Why is it getting cloudier in the Arctic?

Clouds are an important part of the Arctic climate because they trap warm air at the surface like a blanket. There has been a continuous increase in cloud cover over the Arctic for the past two decades and this is driving big changes on land and in the ocean. The increasing cloud cover has exacerbated the Arctic amplification and is a major reason why the Arctic is warming twice as fast as the rest of the planet.

Jessie Creamean, Ph.D., a CIRES scientist with NOAA Research in Boulder, Colorado is here with us aboard the U.S. Coast Guard Cutter Healy measuring the types of aerosols in the Arctic atmosphere that have the ability to form tiny ice crystals.
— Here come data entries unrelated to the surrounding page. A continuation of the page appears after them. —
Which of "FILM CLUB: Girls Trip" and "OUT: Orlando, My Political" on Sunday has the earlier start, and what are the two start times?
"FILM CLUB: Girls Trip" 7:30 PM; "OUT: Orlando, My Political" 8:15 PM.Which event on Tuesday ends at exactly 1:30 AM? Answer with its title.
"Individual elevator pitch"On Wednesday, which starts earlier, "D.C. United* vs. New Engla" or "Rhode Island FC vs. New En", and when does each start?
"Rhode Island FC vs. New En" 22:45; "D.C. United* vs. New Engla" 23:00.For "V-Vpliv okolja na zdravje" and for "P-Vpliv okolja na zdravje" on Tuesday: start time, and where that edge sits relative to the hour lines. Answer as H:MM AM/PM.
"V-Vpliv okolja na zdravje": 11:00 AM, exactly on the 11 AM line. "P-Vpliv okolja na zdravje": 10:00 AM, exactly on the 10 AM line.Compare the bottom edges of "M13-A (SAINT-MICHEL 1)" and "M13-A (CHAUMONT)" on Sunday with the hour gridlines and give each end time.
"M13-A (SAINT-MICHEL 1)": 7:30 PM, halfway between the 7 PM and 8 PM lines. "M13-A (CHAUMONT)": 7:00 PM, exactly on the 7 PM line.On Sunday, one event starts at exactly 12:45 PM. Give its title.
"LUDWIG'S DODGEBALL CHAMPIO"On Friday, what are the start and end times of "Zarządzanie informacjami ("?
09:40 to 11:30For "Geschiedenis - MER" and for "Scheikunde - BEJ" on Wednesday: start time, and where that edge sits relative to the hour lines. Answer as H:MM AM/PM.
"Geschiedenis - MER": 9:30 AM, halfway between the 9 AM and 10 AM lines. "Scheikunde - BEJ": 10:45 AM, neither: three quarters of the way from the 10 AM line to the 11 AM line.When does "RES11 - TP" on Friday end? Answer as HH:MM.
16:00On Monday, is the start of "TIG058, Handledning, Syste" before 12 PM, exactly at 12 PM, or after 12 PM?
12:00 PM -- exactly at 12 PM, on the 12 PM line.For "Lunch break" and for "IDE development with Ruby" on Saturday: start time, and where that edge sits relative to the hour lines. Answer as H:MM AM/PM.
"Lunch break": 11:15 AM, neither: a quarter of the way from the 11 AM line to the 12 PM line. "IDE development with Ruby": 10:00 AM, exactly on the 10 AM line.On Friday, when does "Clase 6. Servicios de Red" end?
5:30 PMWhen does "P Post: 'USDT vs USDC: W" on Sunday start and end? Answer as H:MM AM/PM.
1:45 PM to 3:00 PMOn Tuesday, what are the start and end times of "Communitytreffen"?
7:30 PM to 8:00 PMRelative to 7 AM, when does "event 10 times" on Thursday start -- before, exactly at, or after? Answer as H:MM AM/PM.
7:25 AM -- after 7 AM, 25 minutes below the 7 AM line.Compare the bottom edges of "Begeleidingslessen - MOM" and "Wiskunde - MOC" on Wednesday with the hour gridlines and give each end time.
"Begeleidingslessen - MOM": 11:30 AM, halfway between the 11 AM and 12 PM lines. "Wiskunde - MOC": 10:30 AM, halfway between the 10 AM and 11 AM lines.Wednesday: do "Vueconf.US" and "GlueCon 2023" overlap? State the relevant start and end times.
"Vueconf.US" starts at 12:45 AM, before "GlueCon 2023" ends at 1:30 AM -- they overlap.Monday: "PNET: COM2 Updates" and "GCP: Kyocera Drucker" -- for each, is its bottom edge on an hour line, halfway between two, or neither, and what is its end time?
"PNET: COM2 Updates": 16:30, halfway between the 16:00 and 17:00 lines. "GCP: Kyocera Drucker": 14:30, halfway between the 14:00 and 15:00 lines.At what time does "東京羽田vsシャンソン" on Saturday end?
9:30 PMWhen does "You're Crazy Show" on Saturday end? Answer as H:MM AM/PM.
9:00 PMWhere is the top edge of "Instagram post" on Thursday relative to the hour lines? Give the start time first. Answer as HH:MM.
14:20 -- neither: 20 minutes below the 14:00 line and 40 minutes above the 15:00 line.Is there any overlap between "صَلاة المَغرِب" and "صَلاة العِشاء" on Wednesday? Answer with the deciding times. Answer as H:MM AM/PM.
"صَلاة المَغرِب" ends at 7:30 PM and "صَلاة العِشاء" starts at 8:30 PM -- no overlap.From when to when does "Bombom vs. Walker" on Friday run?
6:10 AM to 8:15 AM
More specifically, she is collecting samples of aerosol particles to look at their chemistry, biology, shape, size, and ice-forming capabilities, in addition to how many of them there are in the atmosphere. These special kinds of aerosols are called "ice nucleating particles" or INPs, and they are very important for the seeding of Arctic clouds.

The Arctic Ocean can be a significant source of these INPs, but observations in this region are very limited. Breaking waves can eject tiny droplets into the atmosphere that contain these INPs and with more open water with the loss of sea ice, there are likely more INPs being sent aloft. Because of this, Jessie is collecting and analyzing samples from the air and seawater to determine how big of a source the ocean is of these aerosols.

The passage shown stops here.